This is an apology for a mistake I made. In a comment thread on Ophelia Benson’s blog about the effects of porn on unwanted violence in the bedroom, I gave as examples for my own points relating to that cases from my own personal sexual experience, which despite one content warning nevertheless got too detailed and explicit for Benson and many of her readers.

I became too defensive when attacked over that and I handled the whole matter poorly. I was too blinded by defensiveness in fact to adequately see things from other people’s perspective. Although some people appreciated what I wrote, and I value their perspective too, others who’s opinions I also respect did not, and that caused me to reexamine everything and (I hope) recognize where I went wrong and what to do about it.

I don’t want to distance myself from the people who thanked me, who included people who feel isolated from what men actually think or can think about sex and were glad to have access to it for a change, and people who deal with being attacked and demeaned and shamed for their fetishes and kinks and were thus understandably defensive about people seeming to attack and demean and shame me for the same.
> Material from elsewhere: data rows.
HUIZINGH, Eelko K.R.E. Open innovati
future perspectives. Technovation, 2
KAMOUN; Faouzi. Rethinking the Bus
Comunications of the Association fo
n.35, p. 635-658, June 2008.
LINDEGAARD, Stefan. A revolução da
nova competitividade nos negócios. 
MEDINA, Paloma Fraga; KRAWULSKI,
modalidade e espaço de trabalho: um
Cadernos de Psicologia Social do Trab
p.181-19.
But there are better ways to serve those needed ends. And I understand that now. I am always very frank and open about my sexlife. And I am often surrounded by people who are the same, and who appreciate that. So I too easily forget the world does not live in that bubble. And I didn’t realize the significance of that before now.
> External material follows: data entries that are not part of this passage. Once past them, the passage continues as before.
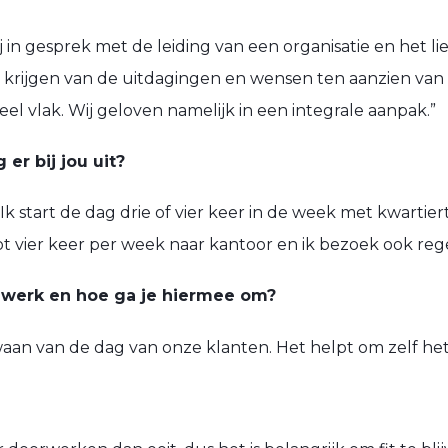
 in gesprek met de leiding van een organisatie en het li
ijgen van de uitdagingen en wensen ten aanzien van vital
eel vlak. Wij geloven namelijk in een integrale aanpak.”
r bij jou uit?
Ik start de dag drie of vier keer in de week met kwartiert
ot vier keer per week naar kantoor en ik bezoek ook reg
e werk en hoe ga je hiermee om?
aan van de dag van onze klanten. Het helpt om zelf he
Explicit content is not universally wrong. It can even still serve the purposes I originally stated there and intended. And I may blog separately about that, in a better way. But content warnings are necessary for that even in your own space. And they aren’t sufficient in another’s space. You need to know it’s permitted there first, that it will be acceptable. And I now realize it’s your responsibility to check that beforehand. Because what results if you don’t can affect people badly in ways you don’t intend and wouldn’t want.

To all of those people who were harmed by my actions, I apologize. I did not want to cause harm, and regret having done so. This is another mistake in my life I shall endeavor to improve myself on and not make again. And I thank those whose remarks helped me to see that.

There are better ways to advocate for wider acceptance of sexuality and sexual diversity, and better ways to discuss the impact of porn on our lives too.